Um manches aus der Geschichte der berühmten Straße Berlins einem Weiten Kreis von Deutschlehrern nahezubringen, wollen wir nachstehend einen kleinen „Spaziergang“ Unter den Linden machen und dabei Bedeutung und Nachwirkung von Persönlichkeiten würdigen, die hier sichtbare Spuren ihres Daseins und Wirkens hinterlassen haben.

Die heutige Straße Unter den Linden hat bei einer durchschnittlichen Breite von etwa 60 m eine Länge von etwa 1400 m (vom Brandenburger Tor bis zum Kupfergraben). Als Geburtsdatum der Straße gilt das Jahr l647. In Wirklichkeit reich ihre Geschichte aber bis vor den Dreißigjährigen Krieg, bis in die zweite Hälfte des 16. Jahrhunderts zurück und begann mit einem bescheidenen kurfürstlichen Reitweg.

Beim damaligen Kurfürsten entstanden auch Anregungen und Pläne zur Errichtung einer breiten sechsreihigen Allee mit 1000 Nuss- und 1000 Lindenbäumen.

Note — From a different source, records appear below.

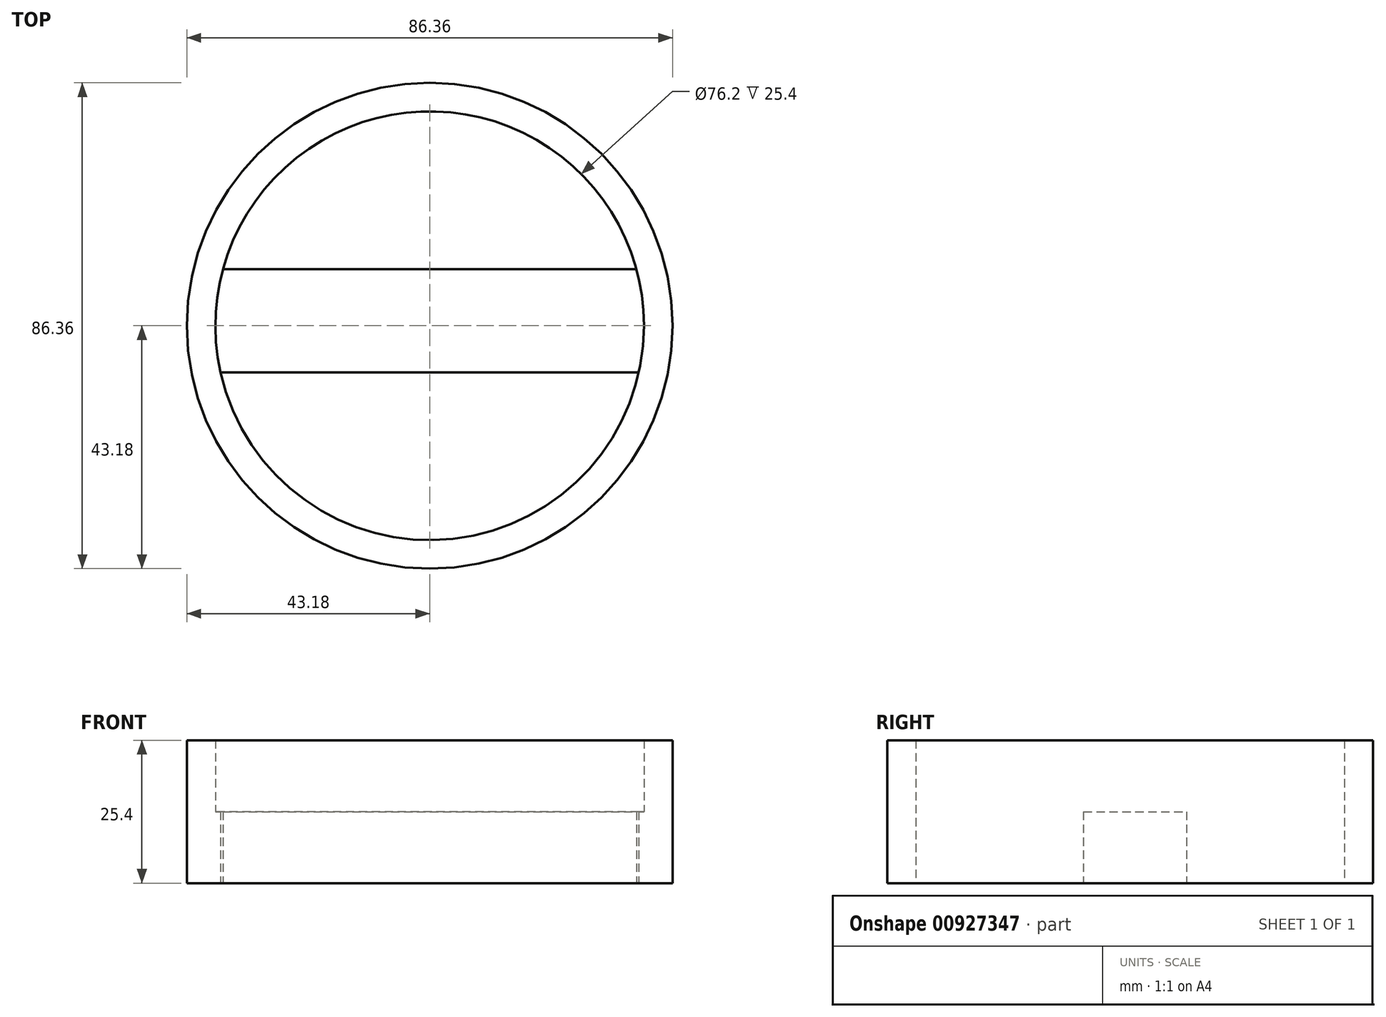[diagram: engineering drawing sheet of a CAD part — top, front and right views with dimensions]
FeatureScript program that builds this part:
annotation { "Feature Type Name" : "Feature", "Feature Type Description" : "" }
export const myFeature = defineFeature(function(context is Context, id is Id, definition is map)
    precondition{}
    {
        {
            var Q0;
            Q0=qCreatedBy(makeId("Top.planeOp"),FACE);
            var sketch = newSketch(context, id + "F0", { "sketchPlane" : qUnion([Q0])});
            skCircle(sketch, "E0", {"center": v(0, 0) * mm, "radius": 38.1 * mm});
            skEllipse(sketch, "E1", {"center": v(-30.05, 34.94) * mm, "majorRadius": 22.23 * mm, "minorRadius": 17.88 * mm, "majorAxis": v(0.74, 0.67)});
            skLineSegment(sketch, "E2", {"start": v(0, -51.2) * mm, "end": v(0, 70.22) * mm, "construction": true});
            skEllipse(sketch, "E3.MirrorC", {"center": v(30.05, 34.94) * mm, "majorRadius": 22.23 * mm, "minorRadius": 17.88 * mm, "majorAxis": v(-0.74, 0.67)});
            skLineSegment(sketch, "E4", {"start": v(37.19, -8.3) * mm, "end": v(-37.19, -8.3) * mm});
            skFitSpline(sketch, "E5.0", {"points": [v(-8.2, 51.34) * mm, v(-9.69, 53.2) * mm, v(-11.4, 54.89) * mm, v(-13.9, 56.82) * mm, v(-16.74, 58.3) * mm, v(-19.8, 59.27) * mm, v(-22.98, 59.9) * mm, v(-27.07, 60.08) * mm, v(-31.17, 59.47) * mm, v(-34.42, 58.53) * mm, v(-37.59, 57.3) * mm, v(-40.6, 55.7) * mm, v(-43.41, 53.72) * mm, v(-45.41, 52.06) * mm, v(-47.27, 50.25) * mm, v(-49.54, 47.67) * mm, v(-51.47, 44.85) * mm, v(-53.03, 41.84) * mm, v(-54.32, 38.7) * mm, v(-55.37, 34.7) * mm, v(-55.64, 30.62) * mm, v(-55.35, 27.38) * mm, v(-54.7, 24.23) * mm, v(-53.55, 21.25) * mm, v(-51.9, 18.55) * mm, v(-50.42, 16.67) * mm, v(-48.72, 15) * mm, v(-46.2, 13.06) * mm, v(-43.37, 11.6) * mm, v(-40.3, 10.62) * mm, v(-37.12, 9.98) * mm, v(-33.04, 9.8) * mm, v(-28.93, 10.42) * mm, v(-25.68, 11.36) * mm, v(-22.52, 12.58) * mm, v(-19.5, 14.2) * mm, v(-16.7, 16.17) * mm, v(-14.7, 17.82) * mm, v(-12.83, 19.63) * mm, v(-10.57, 22.21) * mm, v(-8.64, 25.03) * mm, v(-7.08, 28.05) * mm, v(-5.8, 31.18) * mm, v(-4.74, 35.2) * mm, v(-4.47, 39.27) * mm, v(-4.76, 42.5) * mm, v(-5.4, 45.65) * mm, v(-6.55, 48.63) * mm, v(-8.2, 51.34) * mm, v(-9.69, 53.2) * mm, v(-11.4, 54.89) * mm, v(-8.2, 51.34) * mm]});
            skFitSpline(sketch, "E6.0", {"points": [v(11.4, 54.89) * mm, v(9.69, 53.2) * mm, v(8.2, 51.34) * mm, v(6.55, 48.63) * mm, v(5.4, 45.65) * mm, v(4.76, 42.5) * mm, v(4.47, 39.27) * mm, v(4.74, 35.2) * mm, v(5.8, 31.18) * mm, v(7.08, 28.05) * mm, v(8.64, 25.03) * mm, v(10.57, 22.21) * mm, v(12.83, 19.63) * mm, v(14.7, 17.82) * mm, v(16.7, 16.17) * mm, v(19.5, 14.2) * mm, v(22.52, 12.58) * mm, v(25.68, 11.36) * mm, v(28.93, 10.42) * mm, v(33.04, 9.8) * mm, v(37.12, 9.98) * mm, v(40.3, 10.62) * mm, v(43.37, 11.6) * mm, v(46.2, 13.06) * mm, v(48.72, 15) * mm, v(50.42, 16.67) * mm, v(51.9, 18.55) * mm, v(53.55, 21.25) * mm, v(54.7, 24.23) * mm, v(55.35, 27.38) * mm, v(55.64, 30.62) * mm, v(55.37, 34.7) * mm, v(54.32, 38.7) * mm, v(53.03, 41.84) * mm, v(51.47, 44.85) * mm, v(49.54, 47.67) * mm, v(47.27, 50.25) * mm, v(45.41, 52.06) * mm, v(43.41, 53.72) * mm, v(40.6, 55.7) * mm, v(37.59, 57.3) * mm, v(34.42, 58.53) * mm, v(31.17, 59.47) * mm, v(27.07, 60.08) * mm, v(22.98, 59.9) * mm, v(19.8, 59.27) * mm, v(16.74, 58.3) * mm, v(13.9, 56.82) * mm, v(11.4, 54.89) * mm, v(9.69, 53.2) * mm, v(8.2, 51.34) * mm, v(11.4, 54.89) * mm]});
            skCircle(sketch, "E7.0", {"center": v(0, 0) * mm, "radius": 43.18 * mm});
            skLineSegment(sketch, "E8", {"start": v(-36.75, 10.04) * mm, "end": v(36.75, 10.04) * mm});
            skLineSegment(sketch, "E9", {"start": v(36.75, 10.04) * mm, "end": v(37.19, -8.3) * mm});
            skLineSegment(sketch, "E10", {"start": v(-36.75, 10.04) * mm, "end": v(-37.19, -8.3) * mm});
            skSolve(sketch);
        }
        {
            var Q0;
            {var subQ1=sQuery(id+"F0.wireOp",EDGE,"E0");var subQ3=sQuery(id+"F0.wireOp",EDGE,"E3.MirrorC");var subQ4=makeQuery(id+"F0.imprint","INTERSECT",VERTEX,{"disambiguationData":[OD(0.0)],"derivedFrom":[subQ1,subQ3]});Q0=makeQuery(id+"F0.imprint","IMPRINT",FACE,{"disambiguationData":[TD([[makeQuery(id+"F0.imprint","IMPRINT",EDGE,{"disambiguationData":[TD([[subQ4,-1.0]])],"derivedFrom":subQ3}),-1.0]])]});}
            var Q1;
            {var subQ0=sQuery(id+"F0.wireOp",EDGE,"E7.0");var subQ1=sQuery(id+"F0.wireOp",EDGE,"E3.MirrorC");var subQ2=makeQuery(id+"F0.imprint","INTERSECT",VERTEX,{"disambiguationData":[OD(0.0)],"derivedFrom":[subQ1,subQ0]});Q1=makeQuery(id+"F0.imprint","IMPRINT",FACE,{"disambiguationData":[TD([[makeQuery(id+"F0.imprint","IMPRINT",EDGE,{"disambiguationData":[TD([[subQ2,1.0]])],"derivedFrom":subQ1}),-1.0]])]});}
            var Q2;
            {var subQ0=sQuery(id+"F0.wireOp",EDGE,"E7.0");var subQ1=sQuery(id+"F0.wireOp",EDGE,"E1");var subQ2=makeQuery(id+"F0.imprint","INTERSECT",VERTEX,{"disambiguationData":[OD(0.0)],"derivedFrom":[subQ1,subQ0]});Q2=makeQuery(id+"F0.imprint","IMPRINT",FACE,{"disambiguationData":[TD([[makeQuery(id+"F0.imprint","IMPRINT",EDGE,{"disambiguationData":[TD([[subQ2,1.0]])],"derivedFrom":subQ1}),-1.0]])]});}
            var Q3;
            {var subQ0=sQuery(id+"F0.wireOp",EDGE,"E5.0");var subQ1=sQuery(id+"F0.wireOp",EDGE,"E0");var subQ2=makeQuery(id+"F0.imprint","INTERSECT",VERTEX,{"derivedFrom":[subQ1,subQ0]});Q3=makeQuery(id+"F0.imprint","IMPRINT",FACE,{"disambiguationData":[TD([[makeQuery(id+"F0.imprint","IMPRINT",EDGE,{"disambiguationData":[TD([[subQ2,-1.0]])],"derivedFrom":subQ1}),-1.0]])]});}
            var Q4;
            {var subQ1=sQuery(id+"F0.wireOp",EDGE,"E0");var subQ3=sQuery(id+"F0.wireOp",EDGE,"E1");var subQ4=makeQuery(id+"F0.imprint","INTERSECT",VERTEX,{"disambiguationData":[OD(1.0)],"derivedFrom":[subQ1,subQ3]});Q4=makeQuery(id+"F0.imprint","IMPRINT",FACE,{"disambiguationData":[TD([[makeQuery(id+"F0.imprint","IMPRINT",EDGE,{"disambiguationData":[TD([[subQ4,1.0]])],"derivedFrom":subQ3}),-1.0]])]});}
            var Q5;
            {var subQ2=sQuery(id+"F0.wireOp",EDGE,"E5.0");var subQ5=sQuery(id+"F0.wireOp",EDGE,"E7.0");var subQ6=makeQuery(id+"F0.imprint","INTERSECT",VERTEX,{"disambiguationData":[OD(0.0)],"derivedFrom":[subQ2,subQ5]});Q5=makeQuery(id+"F0.imprint","IMPRINT",FACE,{"disambiguationData":[TD([[makeQuery(id+"F0.imprint","IMPRINT",EDGE,{"disambiguationData":[TD([[subQ6,-1.0]])],"derivedFrom":subQ5}),1.0]])]});}
            var Q6;
            {var subQ0=sQuery(id+"F0.wireOp",EDGE,"E6.0");var subQ1=sQuery(id+"F0.wireOp",EDGE,"E0");var subQ2=makeQuery(id+"F0.imprint","INTERSECT",VERTEX,{"derivedFrom":[subQ1,subQ0]});Q6=makeQuery(id+"F0.imprint","IMPRINT",FACE,{"disambiguationData":[TD([[makeQuery(id+"F0.imprint","IMPRINT",EDGE,{"disambiguationData":[TD([[subQ2,-1.0]])],"derivedFrom":subQ1}),-1.0]])]});}
            var Q7;
            {var subQ0=sQuery(id+"F0.wireOp",EDGE,"E3.MirrorC");var subQ1=sQuery(id+"F0.wireOp",EDGE,"E0");var subQ2=makeQuery(id+"F0.imprint","INTERSECT",VERTEX,{"disambiguationData":[OD(1.0)],"derivedFrom":[subQ1,subQ0]});Q7=makeQuery(id+"F0.imprint","IMPRINT",FACE,{"disambiguationData":[TD([[makeQuery(id+"F0.imprint","IMPRINT",EDGE,{"disambiguationData":[TD([[subQ2,-1.0]])],"derivedFrom":subQ1}),-1.0]])]});}
            extrude(context, id + "F1", {"entities" : qUnion([Q0, Q1, Q2, Q3, Q4, Q5, Q6, Q7]), "depth" : 25.4 * mm, "offsetDistance" : 25.4 * mm});
        }
        {
            var Q0;
            {var subQ0=sQuery(id+"F0.wireOp",EDGE,"E10");Q0=makeQuery(id+"F0.imprint","IMPRINT",FACE,{"disambiguationData":[TD([[makeQuery(id+"F0.imprint","IMPRINT",EDGE,{"derivedFrom":subQ0}),-1.0]])]});}
            var Q1;
            {var subQ0=sQuery(id+"F0.wireOp",EDGE,"E9");Q1=makeQuery(id+"F0.imprint","IMPRINT",FACE,{"disambiguationData":[TD([[makeQuery(id+"F0.imprint","IMPRINT",EDGE,{"derivedFrom":subQ0}),1.0]])]});}
            var Q2;
            Q2=makeQuery(id+"F0.imprint","IMPRINT",FACE,{"disambiguationData":[TD([[makeQuery(id+"F0.imprint","IMPRINT",EDGE,{"derivedFrom":sQuery(id+"F0.wireOp",EDGE,"E4")}),-1.0]])]});
            extrude(context, id + "F2", {"entities" : qUnion([Q0, Q1, Q2]), "operationType" : NewBodyOperationType.ADD, "depth" : 12.7 * mm, "offsetDistance" : 25.4 * mm});
        }
    });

Doch alle Bemühungen waren vergeblich. Eine so große Anzahl von Linden und Nussbäumen war im Frühjahr 1647 nicht so schnell zu beschaffen. Jene erste Lindenallee war nur teilweise eine Straße Unter den Linden, denn neben den Linden standen bereits Nussbäume, und später wurden hier auch Platanen und Kastanien gesetzt.

Bereits nach wenigen Jahren fielen fast alle Bäume dem vorübergehenden Ausbau der Befestigungsanlagen zum Opfer.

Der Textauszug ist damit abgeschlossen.